=== Passage affiché ===
- - - - - - -

Après les inquiétudes des marchés financiers sur la croissance économique chinoise, comment se présentent les perspectives économiques ?

Etats-Unis, Europe, ou marchés émergents, tour d’horizon des principales zones économiques, de leurs risques et tendances. Quel impact des politiques monétaires ?

Mon invité pour en parler est Mabrouk Chetouane Responsable de la Recherche et Stratégie BFT IM.

Web TV www.labourseetlavie.com : Mabrouk Chetouane, bonjour.

Mabrouk Chetouane – Responsable recherche stratégie – BFT IM : Bonjour.

Web TV www.labourseetlavie.com : Vous êtes responsable de la recherche chez BFT Investment Managers. On va parler avec vous de macro-économie, avec toujours des questions importantes, notamment sur la croissance américaine. Est-ce qu’elle sera au rendez-vous en 2016 ? Comment évolue votre analyse de la situation sur l’économie américaine ?

Mabrouk Chetouane – Responsable recherche stratégie – BFT IM : Alors, il est vrai qu’on aura vraisemblablement un premier trimestre assez en berne finalement. Quand on regarde les premiers indicateurs de croissance et d’activité dont on dispose. Néanmoins, il faut garder en tête que les chiffres de PIB ont systématiquement été révisés, par exemple l’an dernier. Donc, les quatre trimestres 2015 ont été révisés à la hausse d’une part. Et d’autre part, en 2015, on a eu également un rebond très fort au second trimestre qui s’est perduré, légèrement essoufflé, tout au long de l’année, mais qui a permis à l’économie américaine de croitre de 2,4 % l’an dernier. Et notre scénario aujourd’hui, on table sur une croissance d’économie américaine comprise entre 2,1 et 2,2 %. Donc finalement, un ralentissement cyclique, pas de récession du tout. Un premier trimestre un peu en berne, mais un rattrapage dans les trimestres à venir.

- - - - - - -

=== Données à analyser ===
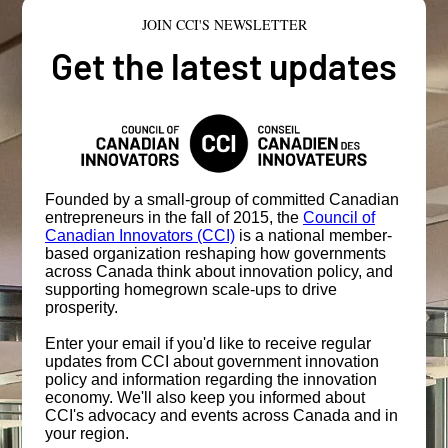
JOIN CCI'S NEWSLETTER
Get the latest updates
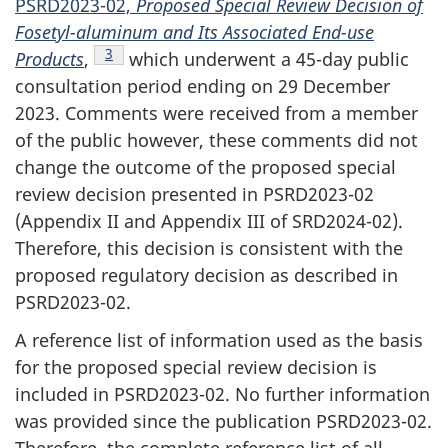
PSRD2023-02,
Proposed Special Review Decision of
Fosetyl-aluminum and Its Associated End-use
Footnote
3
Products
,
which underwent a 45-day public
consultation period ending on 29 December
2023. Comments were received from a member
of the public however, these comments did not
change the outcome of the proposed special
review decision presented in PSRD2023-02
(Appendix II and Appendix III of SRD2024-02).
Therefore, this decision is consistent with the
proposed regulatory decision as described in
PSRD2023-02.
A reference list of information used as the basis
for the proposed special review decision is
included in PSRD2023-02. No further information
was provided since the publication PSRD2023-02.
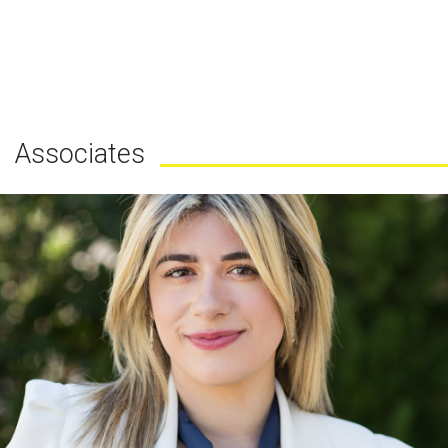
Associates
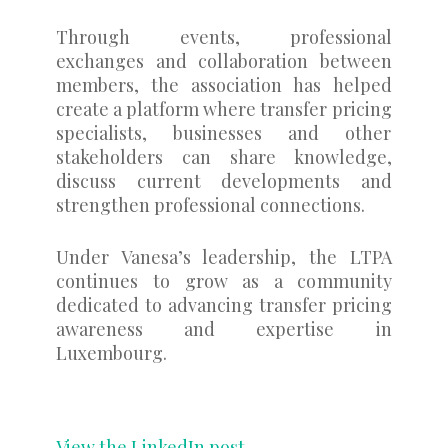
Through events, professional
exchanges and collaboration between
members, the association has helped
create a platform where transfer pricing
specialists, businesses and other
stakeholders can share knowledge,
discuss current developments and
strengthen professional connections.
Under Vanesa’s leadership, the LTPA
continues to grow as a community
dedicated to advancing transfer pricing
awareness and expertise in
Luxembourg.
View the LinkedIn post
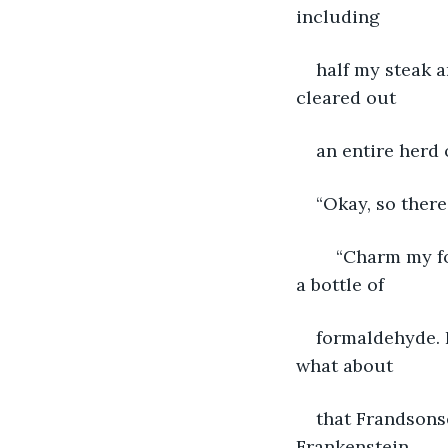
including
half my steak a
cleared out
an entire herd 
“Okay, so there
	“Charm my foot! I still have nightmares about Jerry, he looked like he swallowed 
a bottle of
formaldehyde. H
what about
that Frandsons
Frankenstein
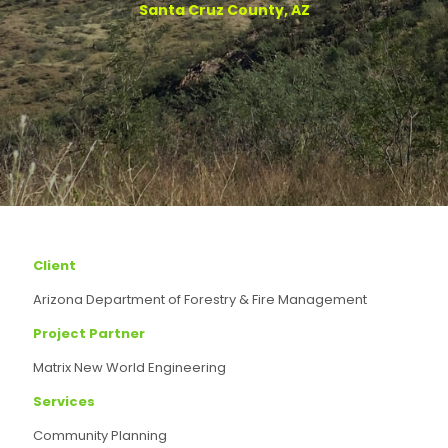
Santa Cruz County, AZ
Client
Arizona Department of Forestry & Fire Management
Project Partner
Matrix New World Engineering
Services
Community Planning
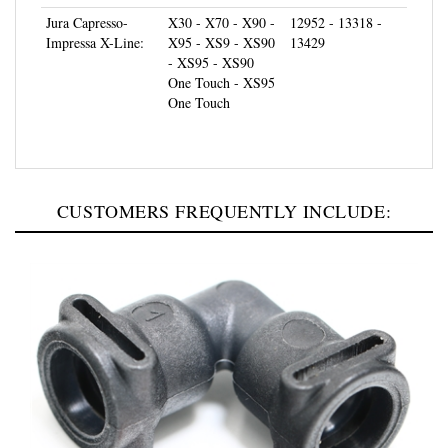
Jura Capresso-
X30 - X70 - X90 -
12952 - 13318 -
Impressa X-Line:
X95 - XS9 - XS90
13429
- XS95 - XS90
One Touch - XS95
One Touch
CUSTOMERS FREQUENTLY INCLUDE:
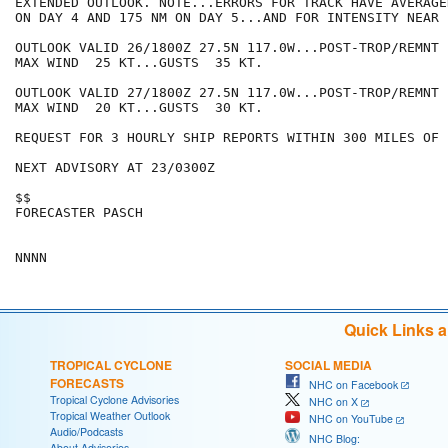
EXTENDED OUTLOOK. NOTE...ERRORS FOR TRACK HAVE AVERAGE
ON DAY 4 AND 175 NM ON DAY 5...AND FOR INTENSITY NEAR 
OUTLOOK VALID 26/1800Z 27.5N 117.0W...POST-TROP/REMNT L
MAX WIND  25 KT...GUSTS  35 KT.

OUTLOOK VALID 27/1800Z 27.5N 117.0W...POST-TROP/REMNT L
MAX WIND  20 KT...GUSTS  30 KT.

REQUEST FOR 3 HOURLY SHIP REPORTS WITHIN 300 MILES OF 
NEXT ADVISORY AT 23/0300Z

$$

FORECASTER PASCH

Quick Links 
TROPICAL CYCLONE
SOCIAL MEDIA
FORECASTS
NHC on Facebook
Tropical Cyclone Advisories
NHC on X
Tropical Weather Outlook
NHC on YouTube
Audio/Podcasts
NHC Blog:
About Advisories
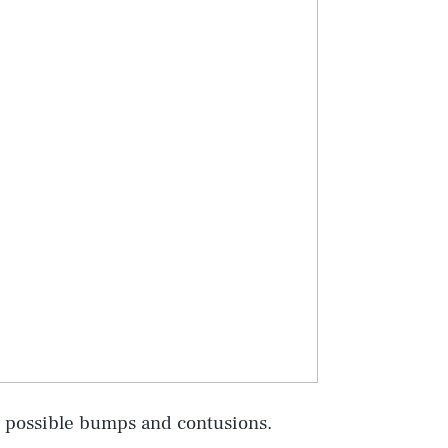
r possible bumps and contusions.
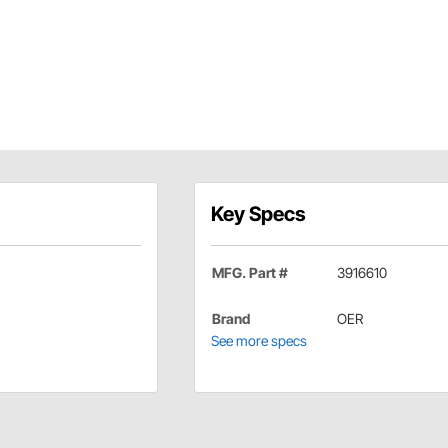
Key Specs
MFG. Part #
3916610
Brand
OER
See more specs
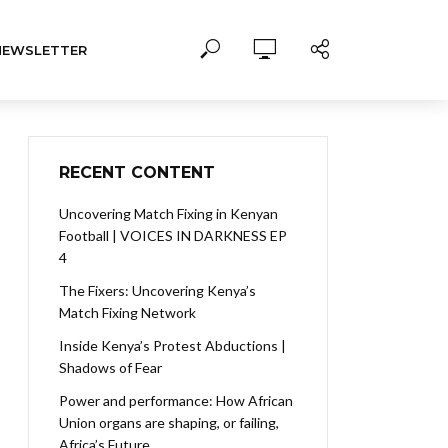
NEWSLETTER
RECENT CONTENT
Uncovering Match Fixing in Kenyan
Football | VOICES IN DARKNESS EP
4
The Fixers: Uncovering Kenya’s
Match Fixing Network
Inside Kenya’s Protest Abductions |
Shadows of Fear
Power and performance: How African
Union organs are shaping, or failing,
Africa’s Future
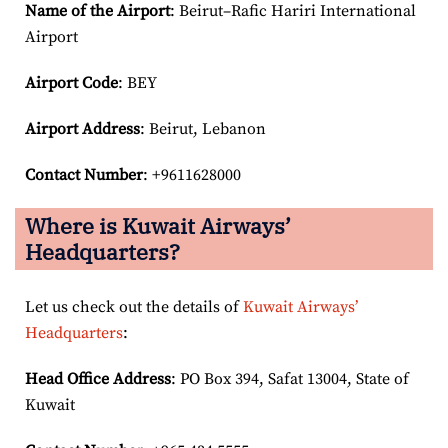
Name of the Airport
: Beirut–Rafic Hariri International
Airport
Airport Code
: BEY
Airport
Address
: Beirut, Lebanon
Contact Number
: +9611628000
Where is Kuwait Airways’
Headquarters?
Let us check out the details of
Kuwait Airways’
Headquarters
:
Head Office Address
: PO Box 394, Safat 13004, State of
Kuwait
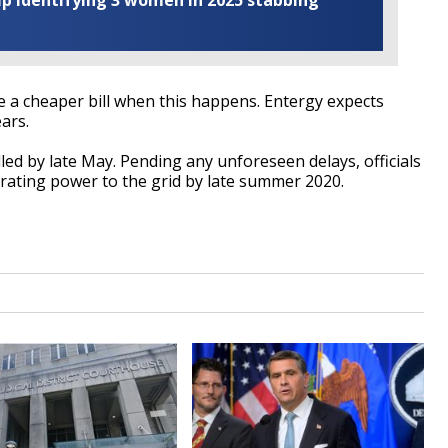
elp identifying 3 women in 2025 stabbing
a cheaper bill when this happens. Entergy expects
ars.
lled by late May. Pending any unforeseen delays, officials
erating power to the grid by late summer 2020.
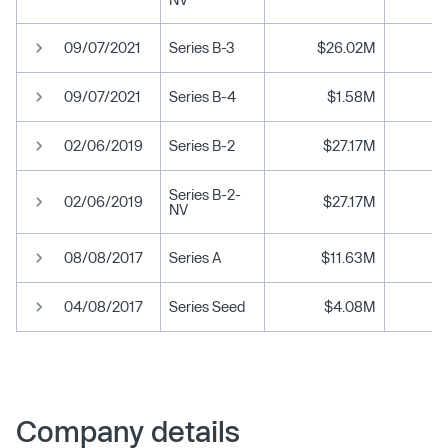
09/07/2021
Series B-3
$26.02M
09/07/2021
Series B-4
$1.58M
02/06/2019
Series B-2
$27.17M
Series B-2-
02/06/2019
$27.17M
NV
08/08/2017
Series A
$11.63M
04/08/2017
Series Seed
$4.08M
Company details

- - - - - - -

=== Consigne ===
Prolongez l'entretien sur les perspectives économiques mondiales juste après sa dernière réplique.

=== Résultat ===
Web TV www.labourseetlavie.com : Alors pour la politique de la Réserve Fédérale Américaine effectivement, ça pose question. On le sait depuis le début. Est-ce que cette économie a les moyens de subir de nouvelles hausses de taux ? Est-ce que là-dessus l’économie américaine, vous diriez qu’elle est encore un peu faible ?

Mabrouk Chetouane – Responsable recherche stratégie – BFT IM : L’économie américaine a subi une crise de très grande ampleur qui a entrainé des changements de nature structurelle, notamment sur le marché du travail. Et effectivement, la grande question, c’est l’augmentation des salaires ne se traduit pas finalement par l’inflation qu’on devrait constater à ce stade du cycle économique. Néanmoins, la FED, si elle veut, un, reconstituer son arsenal de politique monétaire, si en plus, comme on le croit, l’économie américaine va vers un ralentissement cyclique de plus en plus marqué vers 2017 – 2018, la FED a tout intérêt à augmenter ses taux d’intérêt maintenant. C’est notre scénario. Cela dit, la hausse des taux d’intérêt sera bien sûr très graduelle. On voit entre deux et trois hausses de taux d’intérêt. Donc, à ce stade, l’économie américaine est capable d’encaisser en quelque sorte ce resserrement monétaire qui sera, encore une fois, de nature très mesurée.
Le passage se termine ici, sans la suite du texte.